▶ Excerpt to read
>> BEGIN

What is the probability of a symbol occurring after another in a stream of symbols Suppose we have a message M (stream of symbols), that is comprised of finite individual symbols let's say A, B, C, ... and each symbol has a known probability of occurrence and is independent of the other symbols.
The question is, what is the probability of one symbol occurring after another in a sample drawn from the message's distribution. for example, what is the probability of B occurring right after A in the message: M = "AABBBBCCACDD".
In other words, what is the probability of event "AB" or any other two symbols for that matter like "AC", "Ad", etc in the stream/message
 A: Let $X_1X_2...X_n$ be the string of $n$ independent random letters, and let $E_i$ be the event $X_iX_{i+1}=AB$ for $i\in\{1,\ldots,n-1\}.$ Then $p:=P(E_i)=p_Ap_B,$ and the probability that at least one of the $E_i$ occur in the random string is, by inclusion-exclusion:
$$\begin{align}&P\left(\bigcup_{i=1}^{n-1}E_i\right)\\[2ex]
&=\sum_{i=1}^{n-1} P(E_i)-\sum_{i=1}^{n-3}\,\sum_{j=i+2}^{n-1}P(E_iE_j)+\sum_{i=1}^{n-5}\,\sum_{j=i+2}^{n-3}\,\sum_{k=j+2}^{n-1}P(E_iE_jE_k)-\ldots\\[2ex]
&\quad\quad\quad ... +(-1)^{s+1}P(E_t..E_{n-5}E_{n-3}E_{n-1})\tag{1}\\[2ex]
&\quad\quad\quad\quad\quad\quad \text{where $s={\left\lfloor{n/2}\right\rfloor}\ $ and $\ t=1$ if $n$ is even, else $t=2$}\\[2ex]
&=p\sum_{i=1}^{n-1}1 -p^2\sum_{i=1}^{n-3}\,\sum_{j=i+2}^{n-1}1+p^3\sum_{i=1}^{n-5}\,\sum_{j=i+2}^{n-3}\,\sum_{k=j+2}^{n-1}1-\ldots +(-1)^{s+1}p^{s}\tag{2}\\[2ex] 
&=\sum_{k=1}^{\left\lfloor n/2\right\rfloor} (-1)^{k+1} c_k\,p^k\tag{3}
\end{align}$$
where the first few coefficients are found by direct computation to be as follows:
$$\begin{align}
c_1 &=n-1=\binom{n-1}{1}\\[2ex]
c_2 &={n^2 - 5 n + 6\over 2}=\binom{n-2}{2}\\[2ex]
c_3 &={n^3 - 12 n^2 + 47 n -60\over 6}=\binom{n-3}{3}\\[2ex]
\ldots
\end{align}$$
leading to
$$P\left(\bigcup_{i=1}^{n-1}E_i\right)=\sum_{k=1}^{\left\lfloor n/2\right\rfloor} (-1)^{k+1} \binom{n-k}{k}\,p^k.$$
Here's a plot showing the behavior as a function of $p:=p_Ap_B$, for various string-lengths $n$:

Note that always $p_Ap_B\in[0,1/4],$ because we must have $0\le p_A+p_B\le 1,$ i.e., $0\le p_Ap_B\le p_A(1-p_A)\le 1/4.$

Explanatory example ($n=6$):
Applying inclusion-exclusion, we must first add the probabilities of the following $5$ events $E_i$, where places with a dot can be any letter in the alphabet:
1   AB....

>> END

[A block of data]

>> BEGIN

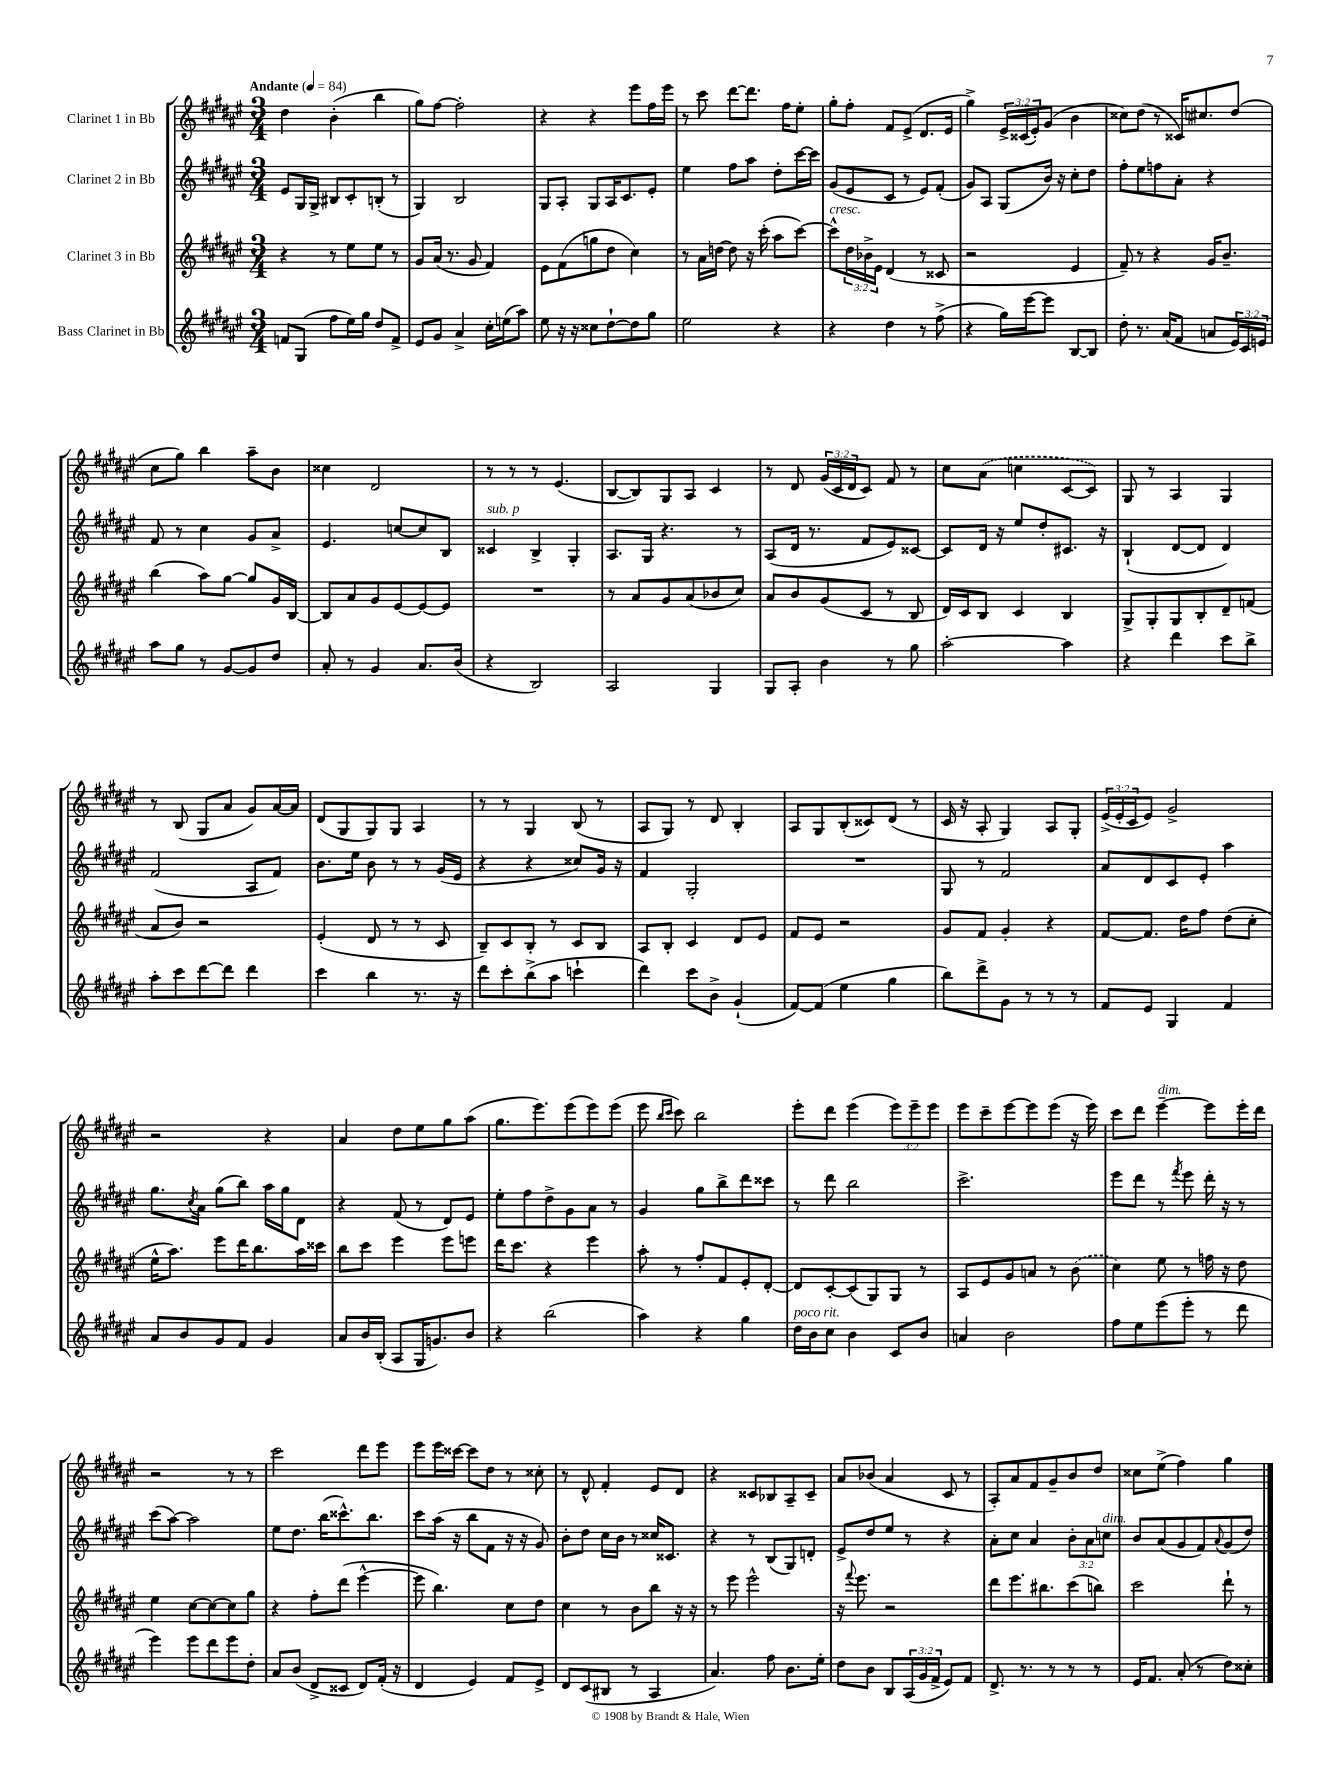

**kern	**kern	**kern	**kern
*staff4	*staff3	*staff2	*staff1
*clefG2	*clefG2	*clefG2	*clefG2
*k[f#c#g#d#a#e#]	*k[f#c#g#d#a#e#]	*k[f#c#g#d#a#e#]	*k[f#c#g#d#a#e#]
*M3/4	*M3/4	*M3/4	*M3/4
*MM84	*MM84	*MM84	*MM84
8f	4r	8e#	4dd#
(8G#	.	16G#	.
.	.	16G#^	.
8ff#	8r	8B#	(4b'
16ee#)	8ee#	8c#'	.
16gg#	.	.	.
8dd#	8ee#	(8B'	4bb
8f^	8r	8r	.
=	=	=	=
8e#	8g#	4G#)	8gg#)
8g#	(16a#	.	[8ff#
.	8.r	.	.
4a#^	.	2B	2ff#']
.	8g#	.	.
16cc#'	4f#)	.	.
(16ee	.	.	.
8aa#)	.	.	.
=	=	=	=
8ee#	8e#	8G#	4r
16r	(8f#	8A#'	.
16r	.	.	.
8cc##	8gg	8G#	4r
[8dd#`	8dd#	16A#	.
.	.	8.c#	.
8dd#]	4cc#)	.	8eee#
8gg#	.	8e#'	16ff#
.	.	.	16eee#
=	=	=	=
2ee#	8r	4ee#	8r
.	16a#	.	8ccc#
.	[16dd	.	.
.	8dd]	8ff#	[8ddd#
.	16r	8aa#	8.ddd#]
.	(16ccc#'	.	.
4r	8aa#	8dd#'	.
.	.	.	16ff#
.	[8ccc#)	[16ccc#	8ee#'
.	.	16ccc#]	.
=	=	=	=
4r	8ccc#^^]	(8g#	8gg#'
.	24dd#	8e#	8ff#'
.	24b-^	.	.
.	24e#	.	.
4dd#	(4d#	8c#	8f#
.	.	8r	(8e#^
8r	8r	8e#)	8.d#
(8ff#^	8c##	(8f#'	.
.	.	.	16e#
=	=	=	=
4r	2r	8g#)	4gg#^)
.	.	8A#	.
16gg#)	.	(8G#	24e#^
.	.	.	(24c##
[16eee#	.	.	.
.	.	.	24e#')
8eee#]	.	16b)	(8g#
.	.	16r	.
[8B	4e#	8cc#'	4b
8B]	.	8dd#	.
=	=	=	=
8dd#'	8f#~)	8ff#'	8cc##)
8.r	8r	8ee#	(8dd#
.	4r	8ff	8r
(16a#	.	.	.
8f#	.	8a#'	16c##)
.	.	.	8.cc#
8a	16g#	4r	.
.	8.b~	.	.
24e#)	.	.	(8dd#
24c#	.	.	.
24e	.	.	.
=	=	=	=
8aa#	(4bb	8f#	8cc#
8gg#	.	8r	8gg#)
8r	8aa#)	4cc#	4bb
[8g#	[8gg#	.	.
8g#]	8gg#]	8g#	8aa#~
8dd#	16g#	8a#^	8b
.	[16B	.	.
=	=	=	=
8a#'	8B]	4.e#	4cc##
8r	8a#	.	.
4g#	8g#	.	2d#
.	[8e#	[8cc	.
8.a#	8e#_	8cc]	.
.	8e#]	8B	.
(16b	.	.	.
=	=	=	=
4r	2.r	4c##	8r
.	.	.	8r
2B)	.	4B^	8r
.	.	.	(4.e#
.	.	4G#'	.
=	=	=	=
2A#	8r	8.A#	[8B
.	8a#	.	8B])
.	.	16G#	.
.	8g#	4.r	8G#
.	(8a#	.	8A#
4G#	8b-	.	4c#
.	8cc#)	8r	.
=	=	=	=
8G#	8a#	(8A#	8r
8A#'	8b	16d#	8d#
.	.	8.r	.
4b	(8g#	.	(24g#
.	.	.	24c#
.	.	.	24d#
.	8c#	8f#	8c#)
8r	8r	8e#)	8f#
8gg#	8B	[8c##	8r
=	=	=	=
[2aa#'	16d#)	8c##]	8cc#
.	16c#	.	.
.	8B	16d#	(8a#
.	.	16r	.
.	4c#	8ee#	4cc
.	.	8dd#'	.
4aa#]	4B	8.c#	[8c#
.	.	.	8c#])
.	.	16r	.
=	=	=	=
4r	8G#^	(4B`	8G#
.	8G#'	.	8r
4ddd#	8G#	[8d#	4A#
.	8B'	8d#]	.
8ccc#	8d#~	4d#)	4G#
8bb^	(8f	.	.
=	=	=	=
8aa#'	8a#	(2f#	8r
8ccc#	8b)	.	(8B
[8ddd#	2r	.	8G#
8ddd#]	.	.	8a#
4ddd#	.	8A#	8g#)
.	.	8f#)	[16a#
.	.	.	16a#]
=	=	=	=
4ccc#	(4e#'	8.b	(8d#
.	.	.	8G#
.	.	16ee#	.
4bb	8d#	8b	8G#)
.	8r	8r	8G#
8.r	8r	8r	4A#
.	8c#	(16g#	.
16r	.	16e#	.
=	=	=	=
8ddd#	8B~)	4r	8r
8ccc#'	8c#	.	8r
(8bb^	8B'	4r	4G#
8aa#	8r	.	.
4ccc`	8c#	8cc##)	(8B
.	8B	16g#	8r
.	.	16r	.
=	=	=	=
4ddd#)	8A#	4f#	8A#
.	8B'	.	8G#)
8ccc#	4c#	2G#'	8r
8b^	.	.	8d#
(4g#`	8d#	.	4B'
.	8e#	.	.
=	=	=	=
[8f#)	8f#	2.r	8A#
(8f#]	8e#	.	8G#
4ee#	2r	.	(8B'
.	.	.	8c##)
4gg#	.	.	(8d#
.	.	.	8r
=	=	=	=
8bb)	8g#	8G#	16c#
.	.	.	16r
8ddd#^	8f#	8r	8A#'
8g#	4g#'	2f#	4G#)
8r	.	.	.
8r	4r	.	8A#
8r	.	.	8G#'
=	=	=	=
8f#	[8f#	8a#	(24e#^
.	.	.	24e#'
.	.	.	24c#
8e#	8.f#]	8d#	8e#)
4G#	.	8c#	2g#^
.	16dd#	.	.
.	8ff#	8e#'	.
4f#	(8dd#	4aa#	.
.	8cc#'	.	.
=	=	=	=
8a#	16ee#^^	8.gg#	2r
.	8.aa#)	.	.
8b	.	.	.
.	.	8qcc#	.
.	.	16a#	.
8g#	8eee#	(8gg#	.
8f#	16ddd#	8bb)	.
.	8.bb	.	.
4g#	.	16aa#	4r
.	.	16gg#	.
.	16aa#	8d#	.
.	16ccc##	.	.
=	=	=	=
8a#	8bb	4r	4a#
16b	8ccc#	.	.
(16B'	.	.	.
8A#	4eee#	(8f#	8dd#
16G#	.	8r	8ee#
8.g)	.	.	.
.	8eee#	8d#)	8gg#
8b	8eee	8e#	(8aa#
=	=	=	=
4r	16ddd#	8ee#'	8.gg#
.	8.ccc#	.	.
.	.	8ff#	.
.	.	.	8.eee#)
(2bb	4r	8dd#^	.
.	.	8g#	(8eee#
.	4eee#	8a#	8eee#)
.	.	8r	(8eee#
=	=	=	=
4aa#)	8aa#'	4g#	8eee#
.	.	.	16qqbb
.	.	.	16qqccc#
.	8r	.	8ccc#)
4r	8ff#'	8gg#	2bb
.	8f#	8bb^	.
4gg#	8e#'	8ddd#	.
.	[8d#'	8ccc##	.
=	=	=	=
16dd#	8d#]	8r	8eee#'
16b	.	.	.
8cc#	[8c#'	8ddd#	8ddd#
4b	(8c#]	2bb	(4eee#
.	8G#)	.	.
8c#	8G#	.	12eee#)
.	.	.	12eee#~
8b	8r	.	.
.	.	.	12eee#
=	=	=	=
4a	8A#	2.ccc#^	8eee#
.	8e#	.	8ccc#~
2b	8g#	.	[8eee#
.	8a	.	8eee#]
.	8r	.	(8eee#
.	(8b	.	16r
.	.	.	16eee#)
=	=	=	=
8ff#	4cc#)	8eee#	8ccc#
8ee#	.	8ddd#	8ddd#
(8eee#	8ee#	8r	[4eee#~
.	.	8qfff#	.
8eee#'	8r	8eee#	.
8r	16ff	16ddd#'	8eee#]
.	16r	16r	.
8ddd#	8dd#	8r	16eee#'
.	.	.	16ddd#
=	=	=	=
4eee#)	4ee#	(8ccc#	2r
.	.	[8aa#)	.
8eee#	[8cc#	2aa#]	.
8ddd#	8cc#_	.	.
8eee#	8cc#]	.	8r
8dd#'	8gg#	.	8r
=	=	=	=
8a#	4r	8ee#	2ccc#
(8b	.	8.dd#	.
8d#^	8ff#'	.	.
.	.	(16bb	.
8c##	(8ddd#	8.ccc##^^)	.
8d#)	[4eee#^^	.	8ddd#
.	.	8.bb	.
(16f#'	.	.	8eee#
16r	.	.	.
=	=	=	=
4d#	8eee#]	8ccc#	8eee#
.	4.bb)	(16aa#	16eee#
.	.	16r	[16ccc##
4e#)	.	8bb	8ccc##]
.	.	8f#	8dd#
8f#	8cc#	16r	8r
.	.	16r	.
8e#^	8dd#	8g#)	8cc##'
=	=	=	=
8d#	4cc#	8b'	8r
(8c#	.	8dd#	8d#^^
8B#	8r	16cc#	4f#'
.	.	16b	.
8r	8b	8r	.
4A#	8bb	16cc##	8e#
.	.	8.c##	.
.	16r	.	8d#
.	16r	.	.
=	=	=	=
4.a#)	8r	4r	4r
.	8eee#	.	.
.	2eee#^^	8r	8c##
8ff#	.	(8B	8B-
8.b	.	8G#)	8A#~
.	.	8d'	8c##~
16ee#'	.	.	.
=	=	=	=
8dd#	16r	8e#^	8a#
.	8qqfff#	.	.
.	8.eee#	.	.
8b	.	8dd#	(8b-
8B	2r	8ee#	4a#
(24A#	.	8r	.
24g#	.	.	.
24f#^	.	.	.
8e#)	.	4r	8c#
8f#	.	.	8r
=	=	=	=
8.d#^	8ddd#	8a#'	8A#')
.	8.eee#	8cc#	8a#
8.r	.	.	.
.	.	4a#	8f#
.	8.bb#	.	.
8r	.	.	8g#~
8r	(8ccc#	12b'	8b
.	.	12a#	.
8r	8bb)	.	8dd#
.	.	12cc	.
=	=	=	=
16e#	2ccc#	8b	8cc##
8.f#	.	.	.
.	.	(8a#	(8ee#^
(8a#'	.	8g#	4ff#)
8r	.	8f#)	.
.	.	8qqa#	.
8dd#)	8ddd#`	(8g#	4gg#
8cc##'	8r	8dd#)	.
==	==	==	==
*-	*-	*-	*-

>> END

▶ Complete the following
[1] Answer these from the symbol-probability thread:
(a) What sample message is given as an example?
(b) What is p defined to equal?
(c) What value of n does the explanatory example use?
[2] Repeat the symbol-probability thread word for word between "What is the probability of a" and "the other symbols.", inclusive.
Rely only on the symbol-probability thread for what comes next.

▶ Answers provided
[1]
(a) "AABBBBCCACDD"
(b) p_A p_B, the product of the probabilities of A and B
(c) 6

[2]
What is the probability of a symbol occurring after another in a stream of symbols Suppose we have a message M (stream of symbols), that is comprised of finite individual symbols let's say A, B, C, ... and each symbol has a known probability of occurrence and is independent of the other symbols.